Pulmonary disease (which includes chronic obstructive pulmonary disease (COPD), asthma, tuberculosis, pneumonia, and lung cancer, among others) is a leading cause of death and disability worldwide. The burden of pulmonary disease is even greater in developing nations, given an increased prevalence of risk factors like smoking, air pollution, use of biomass cooking stoves, and a lack of doctors with the proper training to accurately diagnose these diseases. In India, nearly 20 million people have been diagnosed with COPD and 30 million with asthma.

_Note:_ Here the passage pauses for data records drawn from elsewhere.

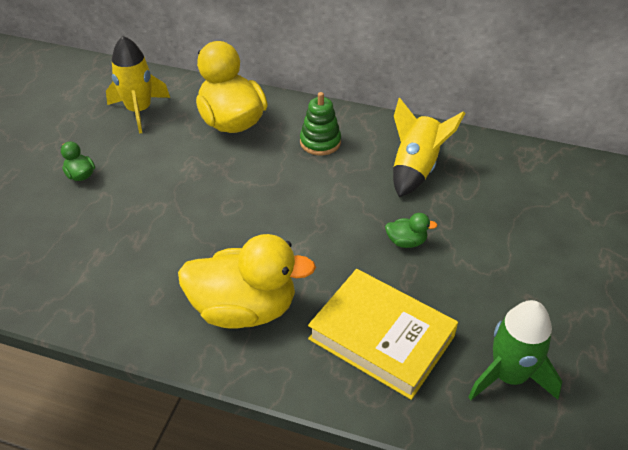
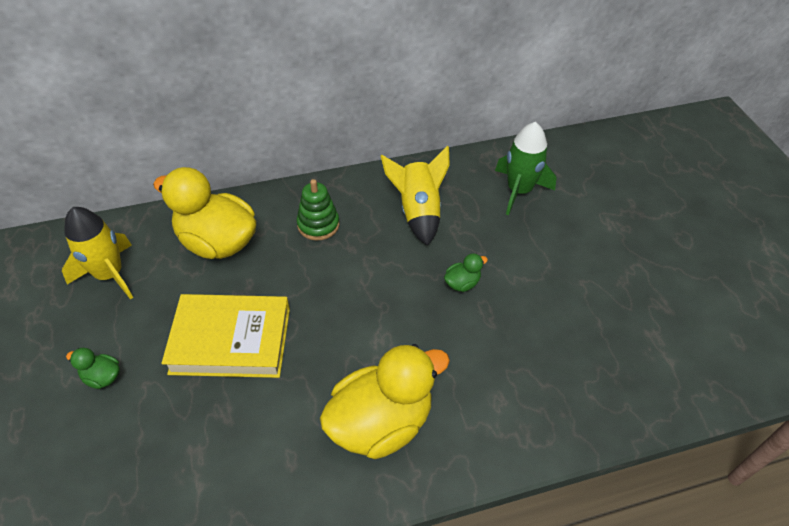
camera: 35 degrees left, 5 degrees up
yellow book [308,269,458,400] -> yellow book moved to [161,294,290,378]
green rocket [468,300,562,400] -> green rocket moved to [495,122,557,215]

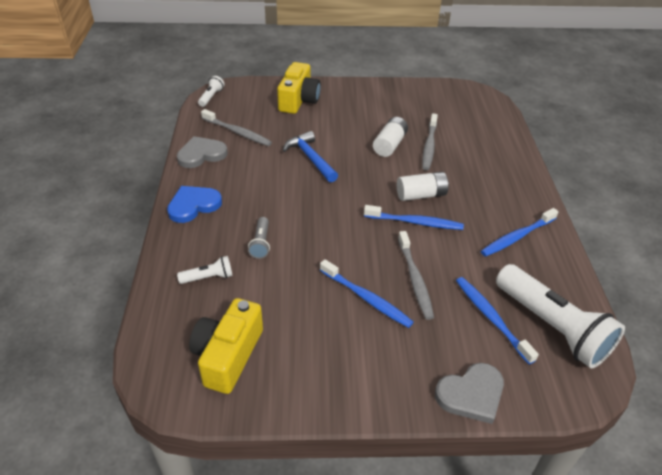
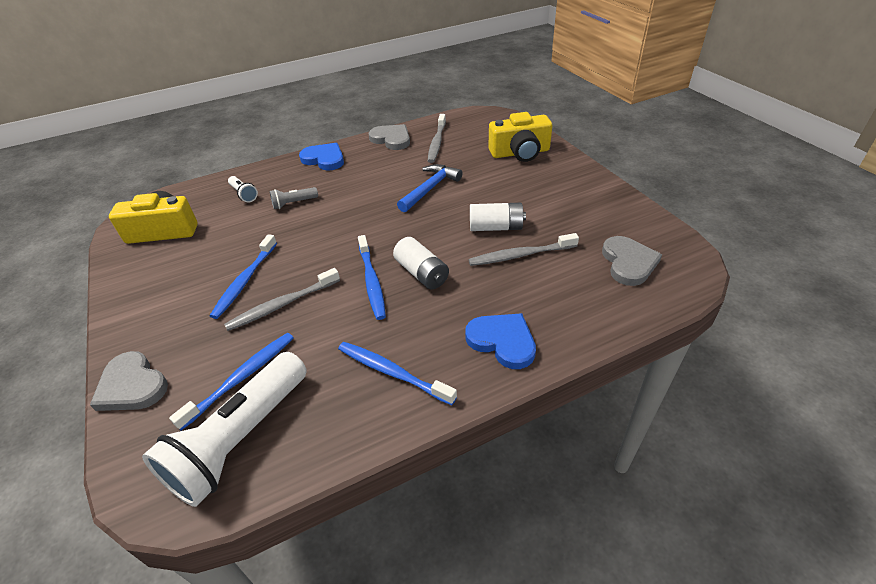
camera: 70 degrees right, 0 degrees up
white flashlight [198,76,225,107] -> none
none -> blue heart [465,313,536,369]
none -> grey heart [602,236,662,286]

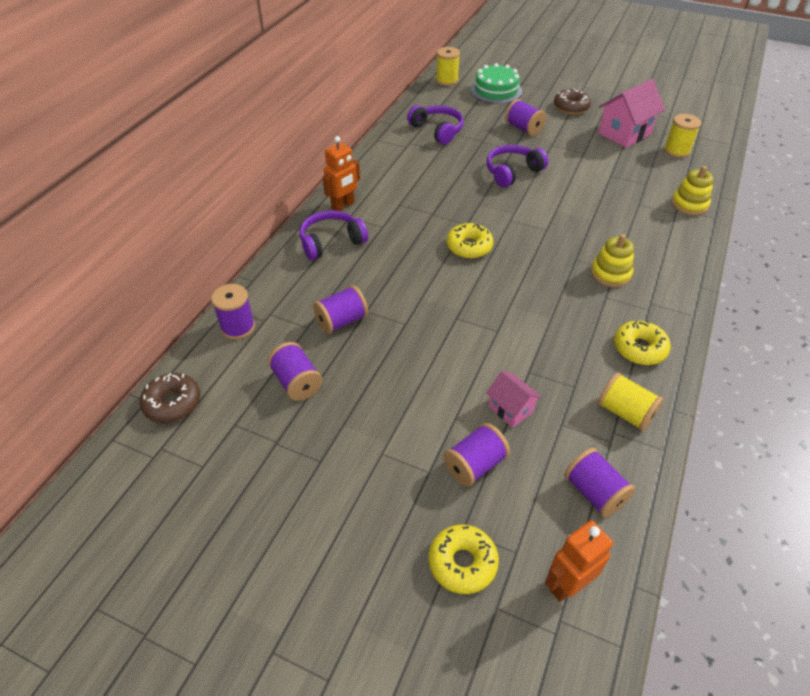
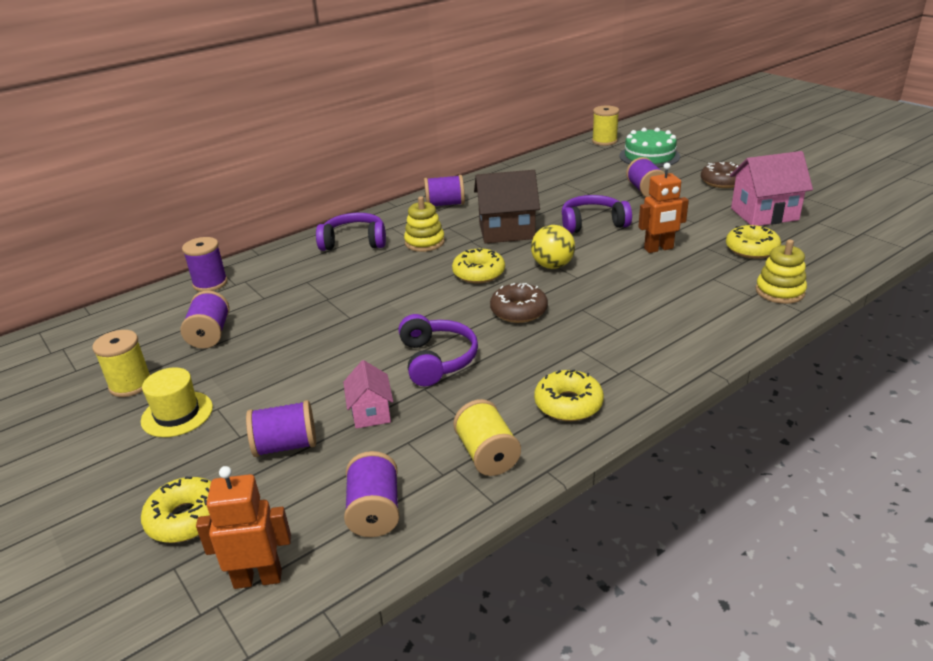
camera: 30 degrees right, 15 degrees down
brown donut [140,373,200,423] -> brown donut moved to [490,283,548,323]
purple spool [313,285,368,334] -> purple spool moved to [424,175,465,206]
orange robot [323,136,360,211] -> orange robot moved to [638,163,689,253]
purple headphones [407,105,464,145] -> purple headphones moved to [398,314,478,387]
yellow stacking toy [591,234,634,287] -> yellow stacking toy moved to [404,196,445,252]
yellow spool [664,114,701,158] -> yellow spool moved to [92,330,151,397]
none -> yellow hat [141,367,213,437]
none -> brown house [474,170,540,243]
none -> yellow ball [531,225,575,269]
none -> yellow donut [726,225,781,259]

This research project aims to create affordable tools to screen for pulmonary disease in rural settings. Building off of previous research using machine learning to diagnose pulmonary disease, our group has developed a low-cost mobile kit to diagnose several pulmonary diseases. Diagnostic tools for asthma and COPD have been completed and validated, and we are now expanding the range of diseases to include pneumonia, tuberculosis, lung cancer, and ILD (Interstitial Lung Disease).
While the diagnostic kit works well for primary health clinics and doctors, there remains a need to create an even simpler set of tools that can be used by a frontline health worker with a phone and no peripherals. With this motivation, we will be developing diagnostic tools that are based on the analysis of a person’s voluntary cough sounds, in addition to a standard questionnaire. Integrating cough analysis into our application will allow us to target key populations which might not be able to complete some parts of our screening kit, such as children.
The main outcome of this work will be to produce two versions of the pulmonary diagnostic kit – a version that can be used by general practitioner doctors and primary care clinics, and a simpler version that is intended to be used by frontline health workers, such as ASHA workers in India.